> **EXERCISE AIM**
Condense the paragraph of the REVO resampler walkthrough that begins "And that’s it!" into a brief bulleted list that keeps its main facts.

> **QUOTED PASSAGE**
━━━━━━━━━━━━━━━━
With the distance metric in hand, we can create our REVO resampler:

...
# Set up the REVO Resampler with the parameters
resampler = REVOResampler(distance=distance,
                          init_state=init_state,
                          weights=True,
                          pmax=0.1,
                          dist_exponent=4,
                          merge_dist=0.25,
                          char_dist=0.1)
...

You can find more details about the parameters in the documentation. Briefly:

  • distance: The distance metric to compare walkers.

  • init_state: A WalkerState object used for automatically determining state image shape.

  • weights: Turns off or on the weight novelty in calculating the variation equation. When weights = False, the value of the novelty function is set to 1 for all walkers.

  • pmax: The maximum statistical weight. It prevents accumulation of excessive weight in one walker.

  • dist_exponent: The distance exponent that modifies distance and weight novelty relative to each other in the variation equation.

  • merge_dist: The merge distance threshold. Walkers farther than this distance will not be merged. Units should be the same as the distance metric.

  • char_dist: The characteristic distance value. It is calculated by running a single dynamic cycle and then calculating the average distance between all walkers. Units should be the same as the distance metric.

It is also useful to add a REVODashboardSection to the DashboardReporter:

from wepy.reporter.revo.dashboard import REVODashboardSection

...

revo_dashboard_sec = REVODashboardSection(resampler)
dashboard_reporter = DashboardReporter(file_path = dashboard_path,
                                      runner_dash = openmm_dashboard_sec,
                  resampler_dash = revo_dashboard_sec)

...

And that’s it! You have created a REVO resampler. Feel free to test this out for the NaCl example. You can paste these code sections in or find the wepy_script_resampler.py file in the examples/quick_start folder.

Now you can use this resampler in your simulations. This is the final chapter of our Quickstart guide, in the Tutorials section we will introduce how to prepare and use your own data along with how you can analyze the simulation results.
━━━━━━━━━━━━━━━━
> **DATASET CONTENT**
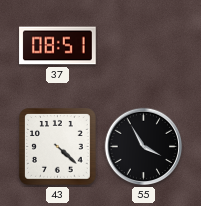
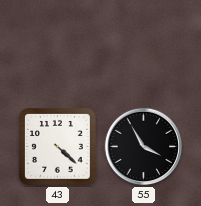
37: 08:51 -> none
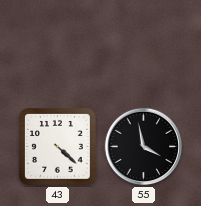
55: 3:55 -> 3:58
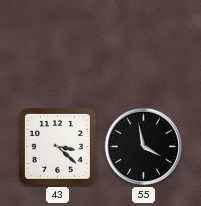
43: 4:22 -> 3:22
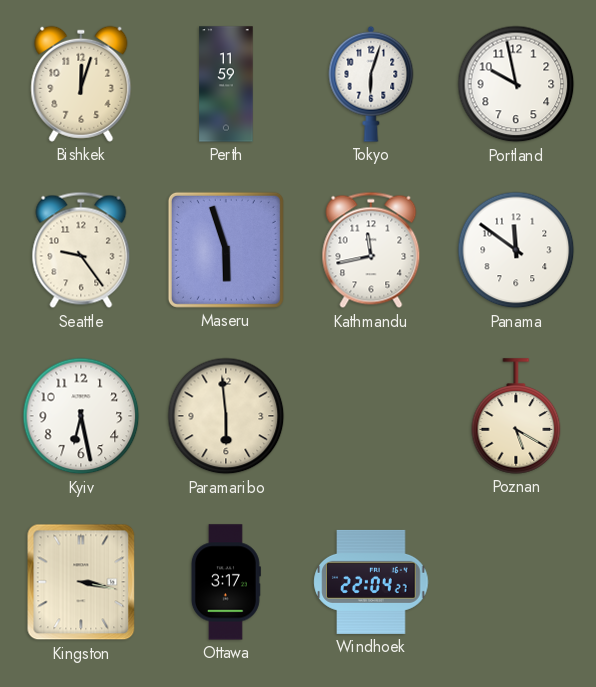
━━━━━━━━━━━━━━━━
> **SOLUTION TO THIS PROBLEM**
- The REVO resampler is now created.
- It can be tested on the NaCl example.
- You can paste in the code sections or use the wepy_script_resampler.py file in the examples/quick_start folder.